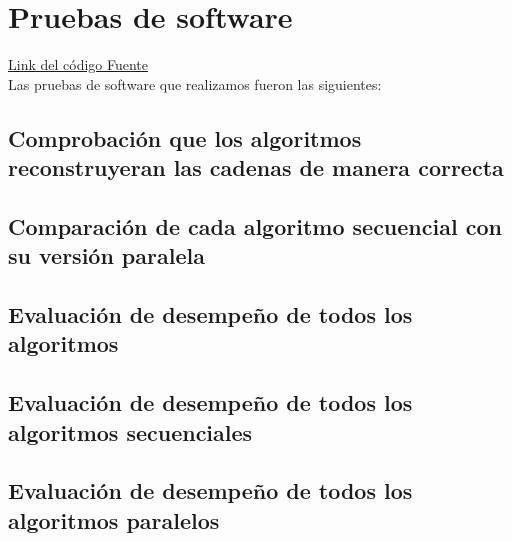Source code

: \documentclass[conference]{IEEEtran}
\begin{document}
\section{\textbf{Pruebas de software}}

\href{https://github.com/vicmaHo/proyecto-PF}
{Link del código Fuente} \\

Las pruebas de software que realizamos fueron las siguientes:

\subsection{Comprobación que los algoritmos reconstruyeran las cadenas de manera correcta}
\subsection{Comparación de cada algoritmo secuencial con su versión paralela}
\subsection{Evaluación de desempeño de todos los algoritmos}
\subsection{Evaluación de desempeño de todos los algoritmos secuenciales}
\subsection{Evaluación de desempeño de todos los algoritmos paralelos}

 
\end{document}
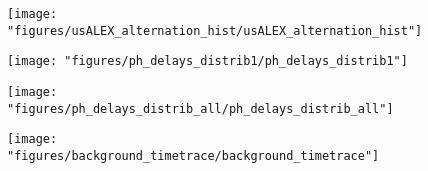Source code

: 

\usepackage[utf8]{inputenc}
\usepackage[LGR,T1]{fontenc}
\usepackage{textcomp}

\usepackage{fancyref}
\usepackage{hyperref}
\usepackage{cite}

\makeatletter
\newcommand{\verbatimfont}[1]{\renewcommand{\verbatim@font}{\ttfamily#1}}
\makeatother

\author{Antonino Ingargiola}
\title{}



\verbatimfont{\small}

\maketitle

\begin{abstract}

\end{abstract}

\tableofcontents





\begin{figure}
\begin{center}
\texttt{[image: "figures/usALEX\_alternation\_hist/usALEX\_alternation\_hist"]}
\caption[]{}
\end{center}
\end{figure}



\begin{figure}
\begin{center}
\texttt{[image: "figures/ph\_delays\_distrib1/ph\_delays\_distrib1"]}
\caption[]{}
\end{center}
\end{figure}

\begin{figure}
\begin{center}
\texttt{[image: "figures/ph\_delays\_distrib\_all/ph\_delays\_distrib\_all"]}
\caption[]{}
\end{center}
\end{figure}

\begin{figure}
\begin{center}
\texttt{[image: "figures/background\_timetrace/background\_timetrace"]}
\caption[]{}
\end{center}
\end{figure}


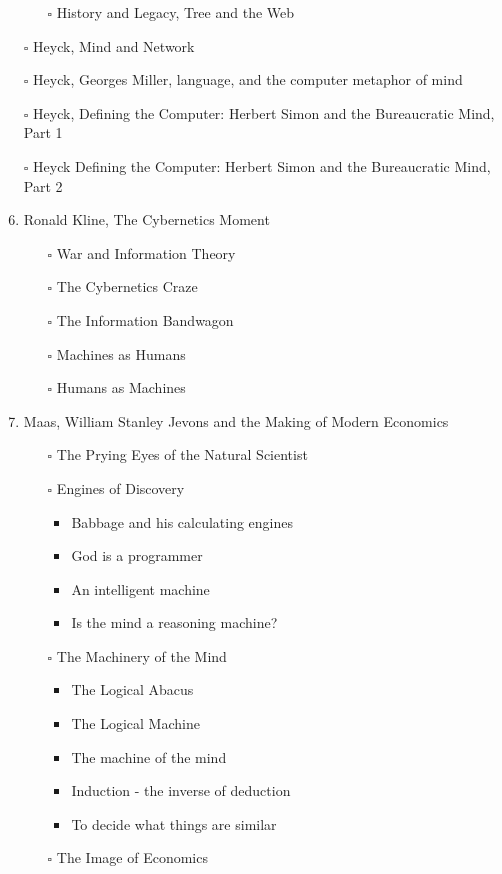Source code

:\documentclass[paper=B6,portrait,twoside=true,twocolumn=false,headinclude=true,footinclude=false,fontsize=12,BCOR=10mm,DIV=calc,pagesize=auto,titlepage=firstiscover,mpinclude=false,headings=normal,headings=twolinechapter,open=right,toc=graduated,chapterprefix=false,numbers=endperiod,parskip=half+]{scrbook}
\theoremstyle{definition}
\begin{document}
\begin{enumerate}
\begin{itemize}
\item[{$\square$}] History and Legacy, Tree and the Web
\end{itemize}
\item[{$\square$}] Heyck, Mind and Network
\item[{$\square$}] Heyck, Georges Miller, language, and the computer metaphor of mind
\item[{$\square$}] Heyck, Defining the Computer: Herbert Simon and the Bureaucratic Mind, Part 1
\item[{$\square$}] Heyck Defining the Computer: Herbert Simon and the Bureaucratic Mind, Part 2
\item\relax [0/5] Ronald Kline, The Cybernetics Moment
\begin{itemize}
\item[{$\square$}] War and Information Theory
\item[{$\square$}] The Cybernetics Craze
\item[{$\square$}] The Information Bandwagon
\item[{$\square$}] Machines as Humans
\item[{$\square$}] Humans as Machines
\end{itemize}
\item\relax [0/4] Maas, William Stanley Jevons and the Making of Modern Economics
\begin{itemize}
\item[{$\square$}] The Prying Eyes of the Natural Scientist
\item[{$\square$}] Engines of Discovery
\begin{itemize}
\item Babbage and his calculating engines
\item God is a programmer
\item An intelligent machine
\item Is the mind a reasoning machine?
\end{itemize}
\item[{$\square$}] The Machinery of the Mind
\begin{itemize}
\item The Logical Abacus
\item The Logical Machine
\item The machine of the mind
\item Induction - the inverse of deduction
\item To decide what things are similar
\end{itemize}
\item[{$\square$}] The Image of Economics

\end{itemize}
\end{enumerate}
\end{document}
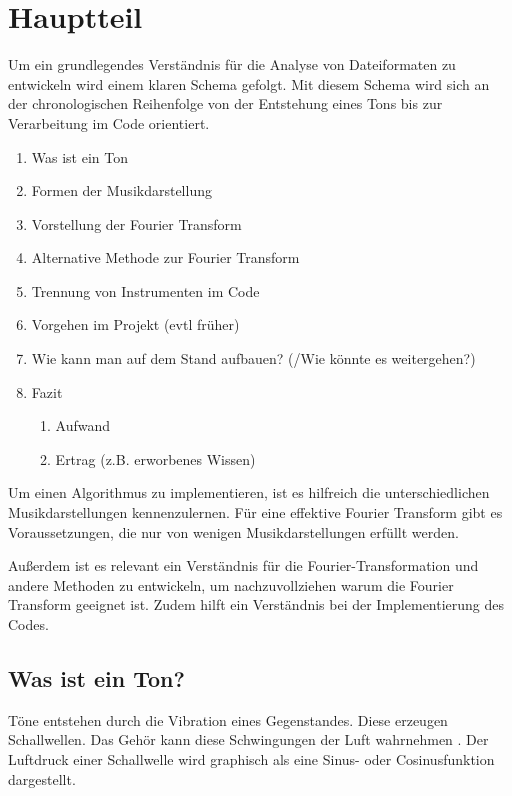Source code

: \chapter{Hauptteil}
%


Um ein grundlegendes Verständnis für die Analyse von Dateiformaten zu entwickeln wird einem klaren Schema gefolgt. Mit diesem Schema wird sich an der chronologischen Reihenfolge von der Entstehung eines Tons bis zur Verarbeitung im Code orientiert.

%
\begin{enumerate}
    \item Was ist ein Ton
    \item Formen der Musikdarstellung
    \item Vorstellung der Fourier Transform
    \item Alternative Methode zur Fourier Transform
    \item Trennung von Instrumenten im Code
    \item Vorgehen im Projekt (evtl früher)
    \item Wie kann man auf dem Stand aufbauen? (/Wie könnte es weitergehen?)
    \item Fazit
    \begin{enumerate}
        \item Aufwand
        \item Ertrag (z.B. erworbenes Wissen)
    \end{enumerate}
\end{enumerate}
%

Um einen Algorithmus zu implementieren, ist es hilfreich die unterschiedlichen Musikdarstellungen kennenzulernen. Für eine effektive Fourier Transform gibt es Voraussetzungen, die nur von wenigen Musikdarstellungen erfüllt werden.

\par

Außerdem ist es relevant ein Verständnis für die Fourier-Transformation und andere Methoden zu entwickeln, um nachzuvollziehen warum die Fourier Transform geeignet ist. Zudem hilft ein Verständnis bei der Implementierung des Codes.

%
\section{Was ist ein Ton?}
\label{sounds}
%

Töne entstehen durch die Vibration eines Gegenstandes. Diese erzeugen Schallwellen. Das Gehör kann diese Schwingungen der Luft wahrnehmen \parencite{signaltoene}. Der Luftdruck einer Schallwelle wird graphisch als eine Sinus- oder Cosinusfunktion dargestellt.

→ To do
When a line in the material above contains the word "Part", copy that line out.

→ Written response
\item[{$\square$}] Heyck, Defining the Computer: Herbert Simon and the Bureaucratic Mind, Part 1
\item[{$\square$}] Heyck Defining the Computer: Herbert Simon and the Bureaucratic Mind, Part 2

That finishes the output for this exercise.